O, from this time forth, My thoughts be bloody, or be nothing worth!
It is useful to have a guiding principle. I mean, if it’s blood – okay…maybe not the NICEST touchstone to have – but at least it’s clear. Is this thought bloody? No? It’s out. Next! How about this one?
It is a way to keep one’s self on task, I suppose.
I feel like I use art this way sometimes. Does this decision help my art? Yes? It’s in. Does it hurt it? Out. Art is my touchstone.
Blood becomes Hamlet’s – and even though he’s said this before, he does rather hold to it. He pretty much gets on a killing spree right after this speech. Sailors, Rosencrantz and Guildenstern, a grapple with Laertes, a swordfight with Laertes, a sword through Claudius finally, before his own blood leaves him.
While, to my shame, I see The imminent death of twenty thousand men, That for a fantasy and trick of fame, Go to their graves like beds, fight for a plot Whereon the numbers cannot try the cause, Which is not tomb enough and continent To hide the slain?

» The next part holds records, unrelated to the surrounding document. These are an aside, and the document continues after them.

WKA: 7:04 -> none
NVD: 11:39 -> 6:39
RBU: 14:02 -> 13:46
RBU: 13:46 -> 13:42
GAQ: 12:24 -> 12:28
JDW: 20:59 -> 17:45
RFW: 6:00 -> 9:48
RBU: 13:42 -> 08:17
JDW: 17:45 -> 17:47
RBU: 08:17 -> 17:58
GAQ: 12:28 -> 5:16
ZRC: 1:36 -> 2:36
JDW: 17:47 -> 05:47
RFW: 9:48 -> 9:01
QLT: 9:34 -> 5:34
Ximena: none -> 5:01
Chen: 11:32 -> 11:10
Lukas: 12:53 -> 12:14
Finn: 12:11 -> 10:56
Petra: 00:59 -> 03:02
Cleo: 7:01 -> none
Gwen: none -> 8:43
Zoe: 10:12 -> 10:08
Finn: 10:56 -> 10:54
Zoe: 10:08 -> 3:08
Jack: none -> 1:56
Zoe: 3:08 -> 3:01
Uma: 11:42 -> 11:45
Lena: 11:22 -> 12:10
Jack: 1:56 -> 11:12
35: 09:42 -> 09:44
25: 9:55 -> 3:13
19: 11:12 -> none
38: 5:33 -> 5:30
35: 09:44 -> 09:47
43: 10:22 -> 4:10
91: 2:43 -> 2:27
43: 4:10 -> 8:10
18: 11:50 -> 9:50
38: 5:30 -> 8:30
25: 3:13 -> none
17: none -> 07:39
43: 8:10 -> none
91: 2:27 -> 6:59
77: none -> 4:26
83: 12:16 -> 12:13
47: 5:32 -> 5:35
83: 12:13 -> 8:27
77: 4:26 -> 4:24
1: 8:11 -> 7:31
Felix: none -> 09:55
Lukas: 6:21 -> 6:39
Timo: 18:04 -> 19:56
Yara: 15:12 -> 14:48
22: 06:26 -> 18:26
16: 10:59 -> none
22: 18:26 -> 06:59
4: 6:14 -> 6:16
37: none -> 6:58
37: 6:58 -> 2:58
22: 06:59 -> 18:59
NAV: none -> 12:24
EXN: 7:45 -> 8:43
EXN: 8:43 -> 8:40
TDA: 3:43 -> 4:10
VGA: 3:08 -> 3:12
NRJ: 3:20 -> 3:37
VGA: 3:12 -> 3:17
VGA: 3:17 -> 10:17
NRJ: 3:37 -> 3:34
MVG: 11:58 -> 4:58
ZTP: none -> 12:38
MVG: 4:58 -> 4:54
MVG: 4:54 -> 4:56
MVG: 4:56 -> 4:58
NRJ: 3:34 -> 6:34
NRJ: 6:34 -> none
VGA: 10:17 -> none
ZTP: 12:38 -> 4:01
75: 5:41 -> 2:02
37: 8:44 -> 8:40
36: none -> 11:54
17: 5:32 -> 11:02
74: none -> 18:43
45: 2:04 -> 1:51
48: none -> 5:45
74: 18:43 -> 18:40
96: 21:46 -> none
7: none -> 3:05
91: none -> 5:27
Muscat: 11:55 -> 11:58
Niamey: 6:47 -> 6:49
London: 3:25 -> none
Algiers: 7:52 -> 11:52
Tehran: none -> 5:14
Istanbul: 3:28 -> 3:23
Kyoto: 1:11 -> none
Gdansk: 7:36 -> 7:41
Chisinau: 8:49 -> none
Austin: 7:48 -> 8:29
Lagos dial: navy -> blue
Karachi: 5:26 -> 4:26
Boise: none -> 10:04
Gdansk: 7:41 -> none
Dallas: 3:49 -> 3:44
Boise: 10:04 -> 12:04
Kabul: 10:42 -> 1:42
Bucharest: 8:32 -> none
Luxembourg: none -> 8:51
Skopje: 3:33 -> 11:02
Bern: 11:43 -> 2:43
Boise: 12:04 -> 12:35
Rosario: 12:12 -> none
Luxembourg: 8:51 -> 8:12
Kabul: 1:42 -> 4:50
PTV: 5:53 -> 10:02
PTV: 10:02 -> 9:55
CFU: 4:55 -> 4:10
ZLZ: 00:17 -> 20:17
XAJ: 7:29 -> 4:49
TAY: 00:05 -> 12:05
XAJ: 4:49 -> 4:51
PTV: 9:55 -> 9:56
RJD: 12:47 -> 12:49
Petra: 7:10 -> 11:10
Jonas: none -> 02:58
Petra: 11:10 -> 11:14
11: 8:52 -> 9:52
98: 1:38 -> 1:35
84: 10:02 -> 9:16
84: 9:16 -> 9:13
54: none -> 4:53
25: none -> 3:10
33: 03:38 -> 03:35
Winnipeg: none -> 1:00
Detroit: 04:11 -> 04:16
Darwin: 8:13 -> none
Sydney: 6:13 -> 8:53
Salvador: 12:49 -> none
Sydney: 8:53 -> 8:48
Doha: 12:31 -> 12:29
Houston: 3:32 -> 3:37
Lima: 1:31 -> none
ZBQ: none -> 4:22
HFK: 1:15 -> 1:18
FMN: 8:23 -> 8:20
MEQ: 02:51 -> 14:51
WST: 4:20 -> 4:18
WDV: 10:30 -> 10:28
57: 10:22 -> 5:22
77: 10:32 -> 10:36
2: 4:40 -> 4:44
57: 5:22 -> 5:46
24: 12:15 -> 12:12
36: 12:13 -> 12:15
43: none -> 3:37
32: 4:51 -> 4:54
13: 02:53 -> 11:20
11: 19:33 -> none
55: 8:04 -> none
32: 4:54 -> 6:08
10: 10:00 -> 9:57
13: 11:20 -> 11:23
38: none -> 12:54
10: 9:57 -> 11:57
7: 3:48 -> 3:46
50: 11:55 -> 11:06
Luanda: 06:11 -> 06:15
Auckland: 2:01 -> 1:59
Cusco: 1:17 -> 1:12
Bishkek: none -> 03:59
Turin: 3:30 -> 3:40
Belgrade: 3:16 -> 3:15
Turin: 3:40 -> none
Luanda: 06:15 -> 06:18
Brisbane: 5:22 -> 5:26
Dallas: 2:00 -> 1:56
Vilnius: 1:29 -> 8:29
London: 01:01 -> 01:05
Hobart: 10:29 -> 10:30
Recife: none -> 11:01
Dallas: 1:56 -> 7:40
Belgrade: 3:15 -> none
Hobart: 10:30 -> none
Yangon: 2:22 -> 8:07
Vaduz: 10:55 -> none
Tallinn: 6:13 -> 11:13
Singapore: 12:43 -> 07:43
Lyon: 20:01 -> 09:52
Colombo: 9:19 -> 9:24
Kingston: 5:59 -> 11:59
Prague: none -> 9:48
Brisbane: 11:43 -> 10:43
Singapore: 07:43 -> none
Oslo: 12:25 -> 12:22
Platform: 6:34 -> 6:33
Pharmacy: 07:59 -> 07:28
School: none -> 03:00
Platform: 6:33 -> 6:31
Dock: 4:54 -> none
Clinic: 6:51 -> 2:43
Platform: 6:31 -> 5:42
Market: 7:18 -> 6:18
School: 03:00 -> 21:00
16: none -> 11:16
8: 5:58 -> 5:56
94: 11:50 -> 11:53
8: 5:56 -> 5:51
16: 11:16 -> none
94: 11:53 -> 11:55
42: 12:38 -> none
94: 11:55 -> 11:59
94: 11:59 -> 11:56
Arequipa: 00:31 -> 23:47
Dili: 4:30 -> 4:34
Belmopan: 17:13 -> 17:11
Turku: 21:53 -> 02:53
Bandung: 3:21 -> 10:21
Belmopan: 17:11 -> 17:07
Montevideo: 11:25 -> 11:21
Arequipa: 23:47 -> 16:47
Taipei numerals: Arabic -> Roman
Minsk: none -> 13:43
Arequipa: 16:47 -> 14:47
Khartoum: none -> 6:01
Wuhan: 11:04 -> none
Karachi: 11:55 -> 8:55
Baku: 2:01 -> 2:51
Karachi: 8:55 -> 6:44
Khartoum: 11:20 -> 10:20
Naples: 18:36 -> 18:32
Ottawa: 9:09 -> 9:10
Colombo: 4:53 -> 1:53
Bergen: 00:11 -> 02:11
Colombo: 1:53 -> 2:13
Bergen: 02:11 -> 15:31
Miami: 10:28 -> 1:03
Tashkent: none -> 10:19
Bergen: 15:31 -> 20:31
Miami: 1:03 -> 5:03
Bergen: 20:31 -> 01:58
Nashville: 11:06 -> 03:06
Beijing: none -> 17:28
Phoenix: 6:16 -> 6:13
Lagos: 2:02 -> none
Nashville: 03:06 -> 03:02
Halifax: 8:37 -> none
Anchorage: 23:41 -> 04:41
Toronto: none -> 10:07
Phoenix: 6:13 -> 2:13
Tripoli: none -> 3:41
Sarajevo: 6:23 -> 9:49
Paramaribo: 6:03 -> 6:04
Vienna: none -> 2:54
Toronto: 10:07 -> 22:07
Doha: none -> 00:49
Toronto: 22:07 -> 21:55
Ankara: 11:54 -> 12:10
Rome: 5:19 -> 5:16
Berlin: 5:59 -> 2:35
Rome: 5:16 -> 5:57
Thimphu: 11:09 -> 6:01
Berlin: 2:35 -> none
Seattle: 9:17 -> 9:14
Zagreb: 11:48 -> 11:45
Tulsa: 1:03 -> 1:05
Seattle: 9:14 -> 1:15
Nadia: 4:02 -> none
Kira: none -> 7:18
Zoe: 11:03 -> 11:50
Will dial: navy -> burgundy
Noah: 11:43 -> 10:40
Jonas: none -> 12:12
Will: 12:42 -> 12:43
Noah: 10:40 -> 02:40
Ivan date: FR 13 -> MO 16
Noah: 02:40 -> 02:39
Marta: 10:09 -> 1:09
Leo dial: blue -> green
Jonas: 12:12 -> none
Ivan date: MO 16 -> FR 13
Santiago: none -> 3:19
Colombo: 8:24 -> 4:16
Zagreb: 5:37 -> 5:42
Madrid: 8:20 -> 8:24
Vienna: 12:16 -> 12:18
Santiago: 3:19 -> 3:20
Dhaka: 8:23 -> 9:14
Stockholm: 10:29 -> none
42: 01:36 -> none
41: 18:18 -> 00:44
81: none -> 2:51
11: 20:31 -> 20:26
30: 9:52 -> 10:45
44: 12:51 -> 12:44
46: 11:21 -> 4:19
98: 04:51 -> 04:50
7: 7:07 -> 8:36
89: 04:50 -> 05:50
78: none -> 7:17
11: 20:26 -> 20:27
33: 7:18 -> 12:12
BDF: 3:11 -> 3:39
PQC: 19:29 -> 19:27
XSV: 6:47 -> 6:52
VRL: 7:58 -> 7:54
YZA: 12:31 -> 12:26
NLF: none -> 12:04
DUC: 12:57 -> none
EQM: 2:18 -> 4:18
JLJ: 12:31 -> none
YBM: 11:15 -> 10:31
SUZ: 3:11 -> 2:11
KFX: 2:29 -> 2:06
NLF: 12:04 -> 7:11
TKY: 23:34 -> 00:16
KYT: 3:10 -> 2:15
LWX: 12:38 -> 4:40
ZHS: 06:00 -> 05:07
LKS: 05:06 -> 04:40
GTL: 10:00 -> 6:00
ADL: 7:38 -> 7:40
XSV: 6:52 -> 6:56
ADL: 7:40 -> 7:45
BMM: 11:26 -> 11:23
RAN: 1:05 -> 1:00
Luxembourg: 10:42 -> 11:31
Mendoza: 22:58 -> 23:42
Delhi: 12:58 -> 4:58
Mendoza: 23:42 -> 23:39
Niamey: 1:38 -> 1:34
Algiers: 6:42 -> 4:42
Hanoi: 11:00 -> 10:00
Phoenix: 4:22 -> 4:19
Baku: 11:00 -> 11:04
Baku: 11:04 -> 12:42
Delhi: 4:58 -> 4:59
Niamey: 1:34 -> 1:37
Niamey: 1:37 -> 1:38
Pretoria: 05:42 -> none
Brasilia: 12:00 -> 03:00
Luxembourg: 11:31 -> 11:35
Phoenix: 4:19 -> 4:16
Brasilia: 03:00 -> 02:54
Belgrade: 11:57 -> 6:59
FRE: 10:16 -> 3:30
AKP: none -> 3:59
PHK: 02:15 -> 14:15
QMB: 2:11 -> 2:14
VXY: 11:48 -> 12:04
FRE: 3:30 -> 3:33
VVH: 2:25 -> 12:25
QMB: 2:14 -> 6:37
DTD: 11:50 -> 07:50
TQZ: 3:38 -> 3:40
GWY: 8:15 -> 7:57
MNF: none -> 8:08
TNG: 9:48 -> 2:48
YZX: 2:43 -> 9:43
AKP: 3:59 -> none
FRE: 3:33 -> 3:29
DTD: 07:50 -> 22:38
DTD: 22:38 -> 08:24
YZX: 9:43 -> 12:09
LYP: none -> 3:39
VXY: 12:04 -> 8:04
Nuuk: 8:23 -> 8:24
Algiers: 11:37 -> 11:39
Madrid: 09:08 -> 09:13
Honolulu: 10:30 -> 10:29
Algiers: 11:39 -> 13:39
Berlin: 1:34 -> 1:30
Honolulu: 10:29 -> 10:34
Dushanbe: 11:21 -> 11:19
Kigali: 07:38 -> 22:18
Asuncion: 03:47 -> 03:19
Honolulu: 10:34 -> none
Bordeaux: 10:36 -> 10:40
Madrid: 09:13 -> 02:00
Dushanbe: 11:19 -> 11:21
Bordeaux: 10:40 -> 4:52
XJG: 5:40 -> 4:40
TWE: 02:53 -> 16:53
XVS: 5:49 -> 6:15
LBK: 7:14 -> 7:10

I’ve seen this passage used as a critique of war, of militaristic thinking, but it’s ironic because – Hamlet’s not really saying twenty thousand men dying for no reason is wrong, he’s saying 20 thousand men dying for no reason shame him for his failure to commit a murder. It’s like the men dying for no reason are inevitable and just exist to make Hamlet feel bad for sending one more man to his grave. Hamlet wouldn’t necessarily do anything differently than Fortinbras here. He’s clearly convinced that Fortinbras is honorable and this dumb troop killing battle is somehow honorable as well.
It just points out, for him, that people dying for no reason are somehow more honorable than him.
But in any case the twenty thousand are definitely going to their graves like beds. It’s just a question of whether the numbered dead might have included Claudius, making the dead Twenty Thousand and One. Twenty thousand for no reason. One for a good reason.
How stand I then, That I have a father kill’d, a mother stain’d, Excitements of my reason and my blood, And let all sleep?
Yes. Self-talk at its finest.
Because it’s not like Hamlet’s been siting around doing nothing. He’s not kickin’ back playing video games, lying around staring at the ceiling or even reading. At almost every moment, he is trying to work out what to do and the best way to do it. He’s staged a play. He’s killed someone in trying to kill his target.
To me, it looks like Hamlet has been trying to get this revenge in a careful measured way for two thirds of the play and then ends up overly excited and kills the wrong guy. At which point, it’s not his sleeping that is preventing him from killing Claudius, it’s opportunity.
I’m sure Claudius has guarded both himself and Hamlet heavily. There is no way for him to do his father’s will under the current circumstances.
But of course that’s not what he says to himself. No, no…to himself, everything is his fault. And not due to circumstances at all, but some mortal character flaw.
And thousands of literary critics followed and wailed about his tragic flaw.
Rightly to be great Is not to stir without great argument, But greatly to find quarrel in a straw When honor’s at the stake.
Yeah. I don’t think this is right. I know this whole honor thing might have made sense in the 1500s – but now, in most situations, we don’t go in for this line of thinking. The only contemporary cultures that are particularly concerned with honor are closed, monocultural clusters. This is how you get Hatfields and McCoys. This is how you get Bloods and Crips. This is how young women get murdered by their families for having a young woman’s body and not submitting to shame. You can be murdered for desire in the name of some dude’s “honor.”
So when women’s bodies become as inconsequential as a piece of straw to fight over, I suggest that honor may be a dated concept that it is time to retire.